Gelet op het in overwegingen 5 geconstateerde motiveringsgebrek, ziet de rechtbank aanleiding om te bepalen dat verweerder aan eiseres het door haar betaalde griffierecht van € 371,- vergoedt. [5] Om dezelfde reden veroordeelt de rechtbank verweerder in de door eiseres gemaakte proceskosten. Deze kosten stelt de rechtbank op grond van het Besluit proceskosten bestuursrecht vast op € 1.750,- (1 punt voor het indienen van het beroepschrift en 1 punt voor het bijwonen van de zitting, met een waarde per punt van
€ 875,- en een wegingsfactor 1).

Beslissing

De rechtbank:
  • verklaart de beroepen ongegrond;
  • veroordeelt verweerder in de proceskosten van eiseres tot een bedrag van € 1.750,-;
  • draagt verweerder op het betaalde griffierecht van € 371,- aan eiseres te vergoeden.
Deze uitspraak is gedaan door mr.

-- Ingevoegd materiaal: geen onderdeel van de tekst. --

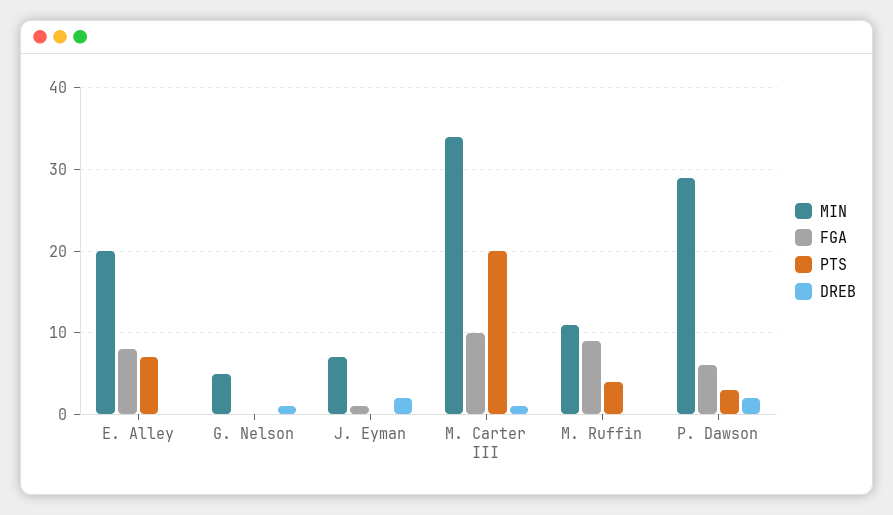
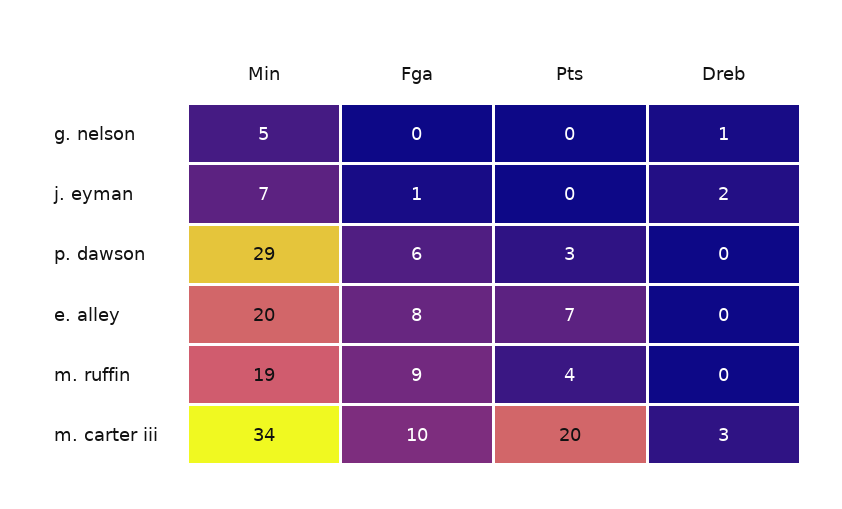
DREB, M. Carter III: 1 -> 3
MIN, M. Ruffin: 11 -> 19
DREB, P. Dawson: 2 -> 0

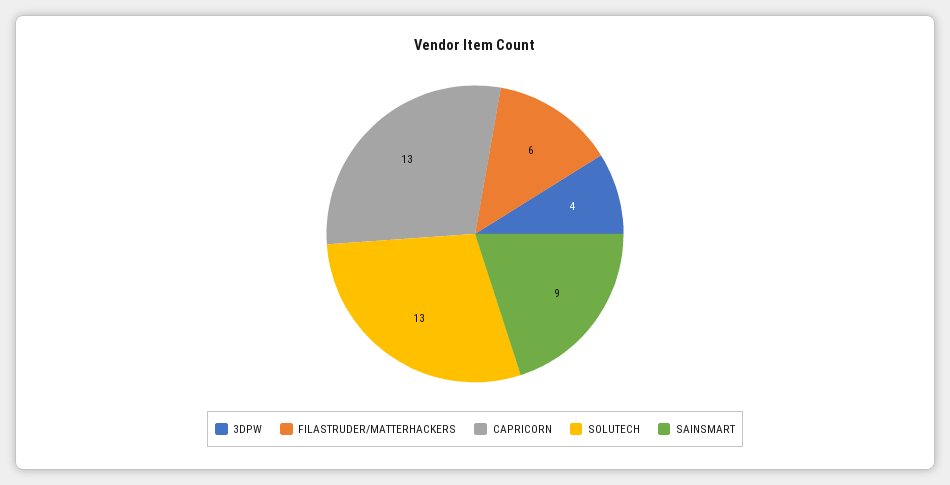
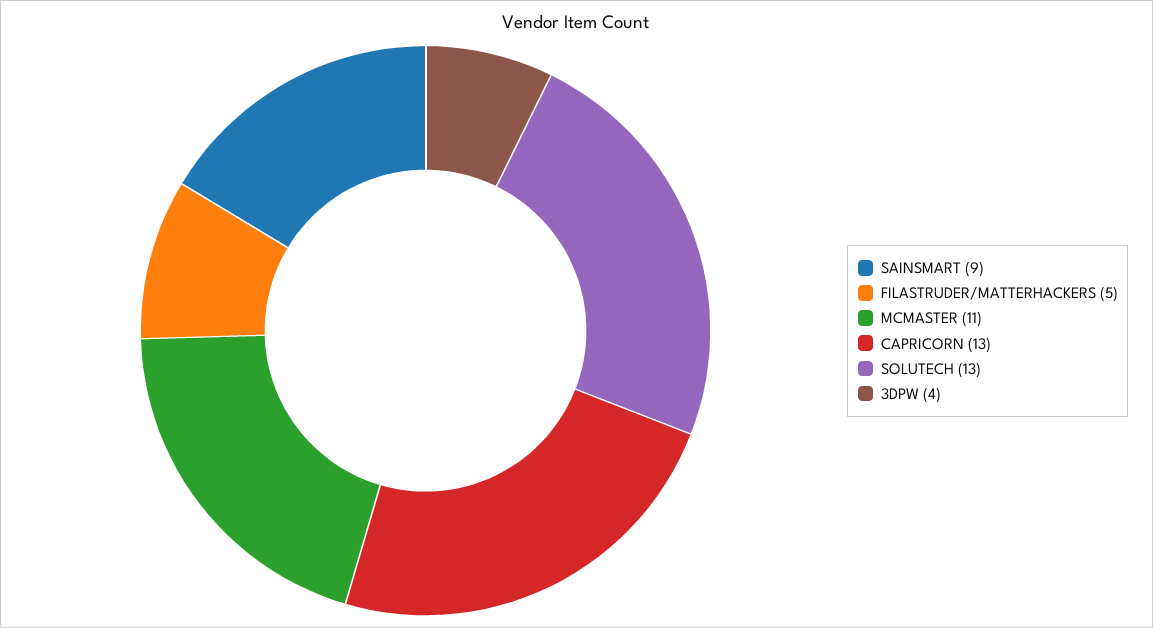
FILASTRUDER/MATTERHACKERS: 6 -> 5
MCMASTER: none -> 11

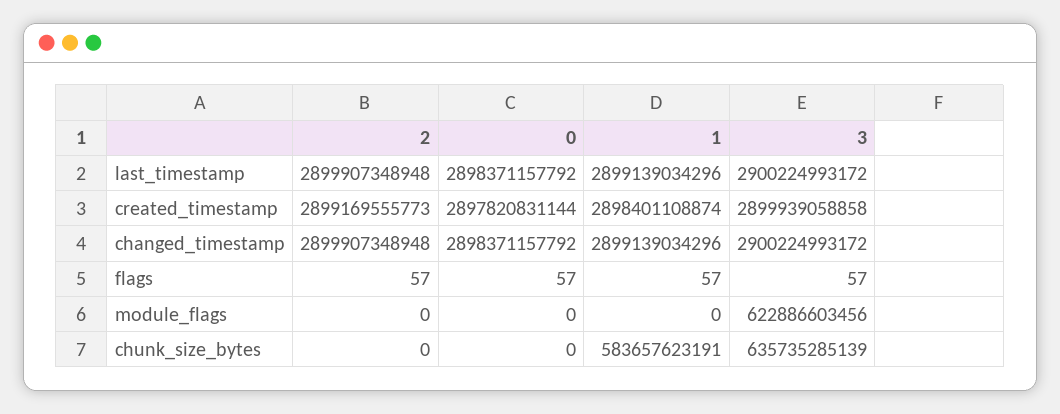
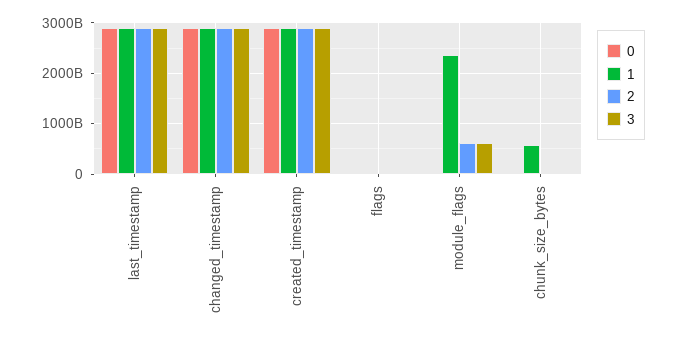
2, module_flags: 0 -> 600000000000
1, module_flags: 0 -> 2400000000000
3, chunk_size_bytes: 635735285139 -> 0

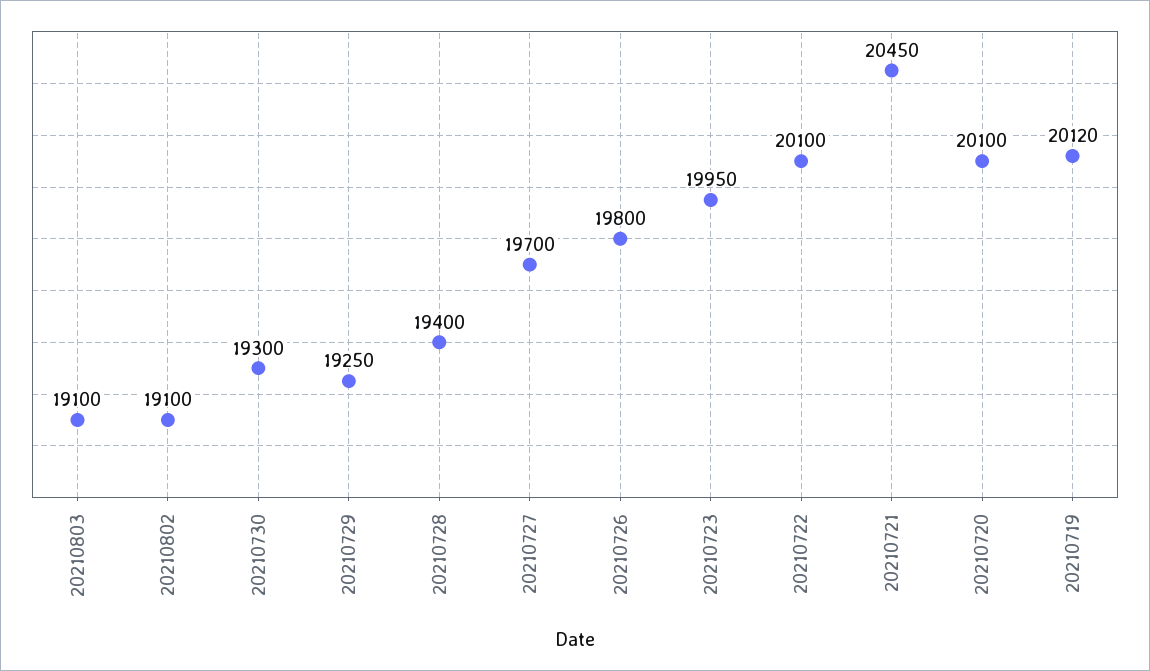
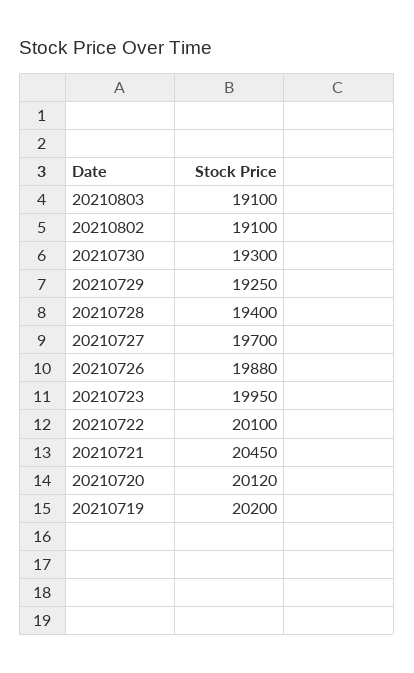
20210726: 19800 -> 19880
20210720: 20100 -> 20120
20210719: 20120 -> 20200

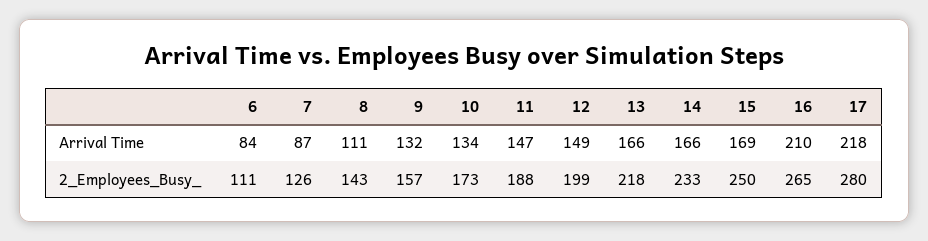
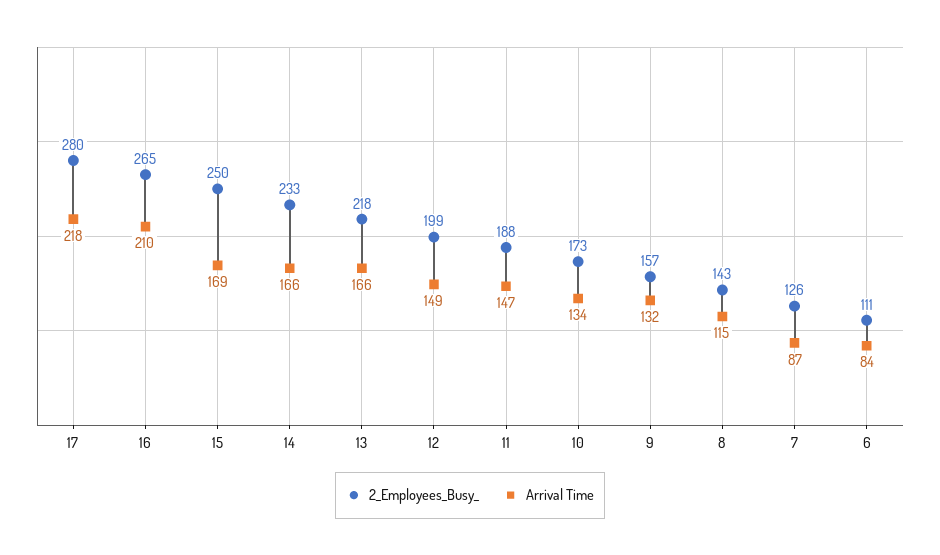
Arrival Time, 8: 111 -> 115

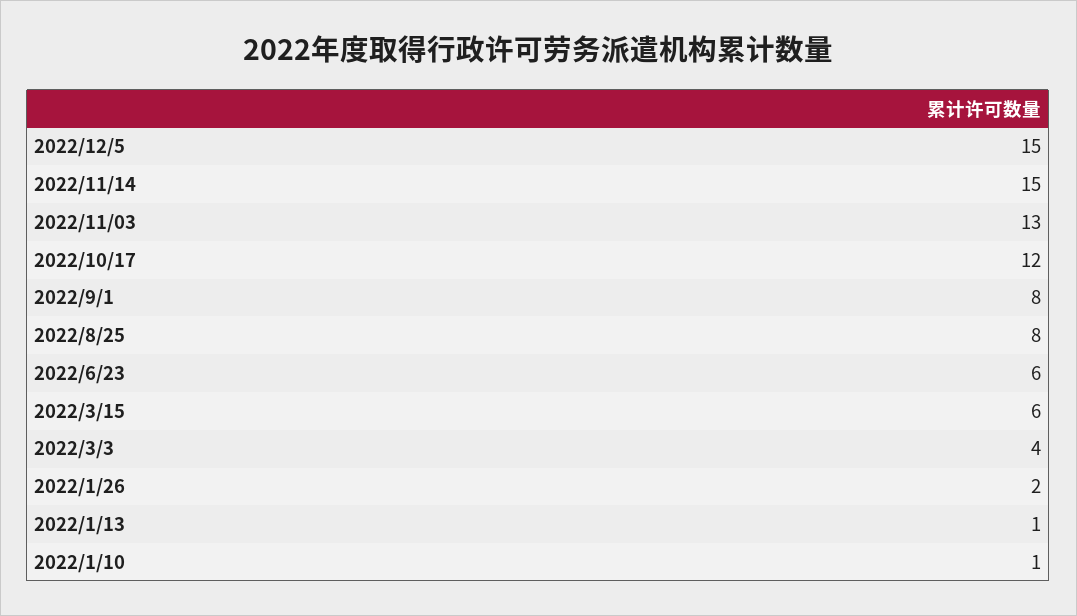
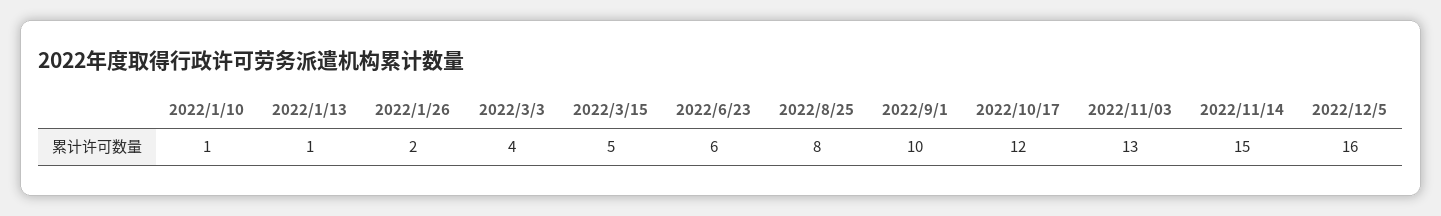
2022/12/5: 15 -> 16
2022/9/1: 8 -> 10
2022/3/15: 6 -> 5

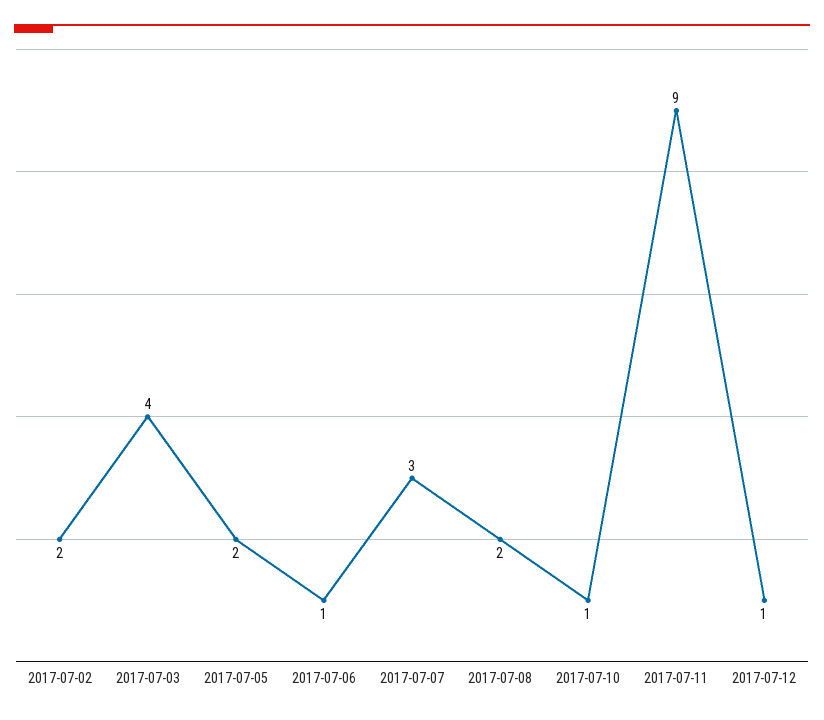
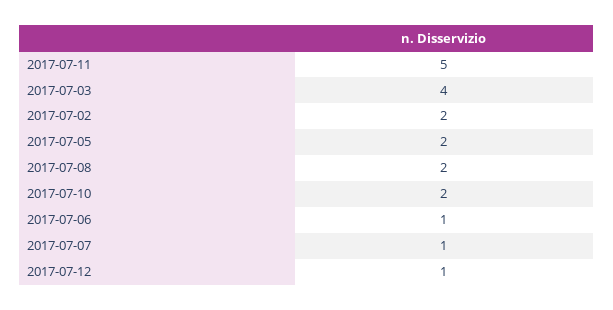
2017-07-07: 3 -> 1
2017-07-10: 1 -> 2
2017-07-11: 9 -> 5

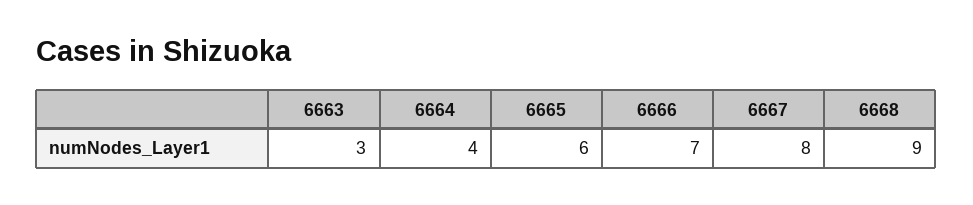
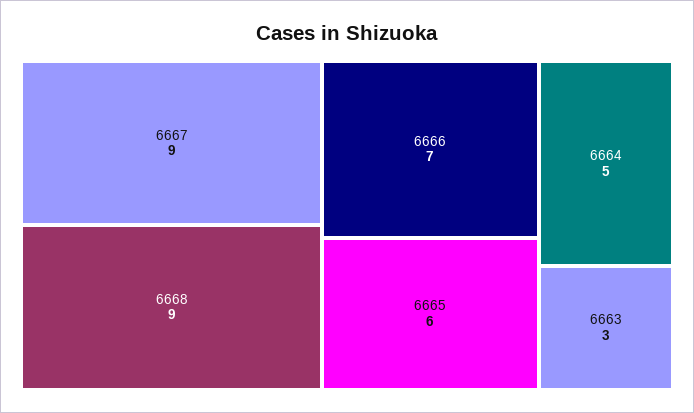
6664: 4 -> 5
6667: 8 -> 9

L.Z. Achouak el Idrissi, rechter, in aanwezigheid van
mr.I.G.A. Karregat, griffier. De uitspraak is uitgesproken in het openbaar op
24 oktober 2024.
griffier
rechter
Een afschrift van deze uitspraak is verzonden aan partijen op:

Informatie over hoger beroep

Een partij die het niet eens is met deze uitspraak, kan een hogerberoepschrift sturen naar de Centrale Raad van Beroep waarin wordt uitgelegd waarom deze partij het niet eens is met deze uitspraak. Het hogerberoepschrift moet worden ingediend binnen zes weken na de dag waarop deze uitspraak is verzonden. Kan de indiener de behandeling van het hoger beroep niet afwachten, omdat de zaak spoed heeft, dan kan de indiener de voorzieningenrechter van de Centrale Raad van Beroep vragen om een voorlopige voorziening (een tijdelijke maatregel) te treffen.

Voetnoten

1.Derde tijdelijke noodmaatregel overbrugging voor behoud van werkgelegenheid.
2.Vijfde tijdelijke noodmaatregel overbrugging voor behoud van werkgelegenheid.
3.Staatscourant 9 oktober 2020, nr. 52209.
5.De rechtbank heeft, vanwege de samenhang van de zaken, maar één keer griffierecht geheven voor de vier zaken.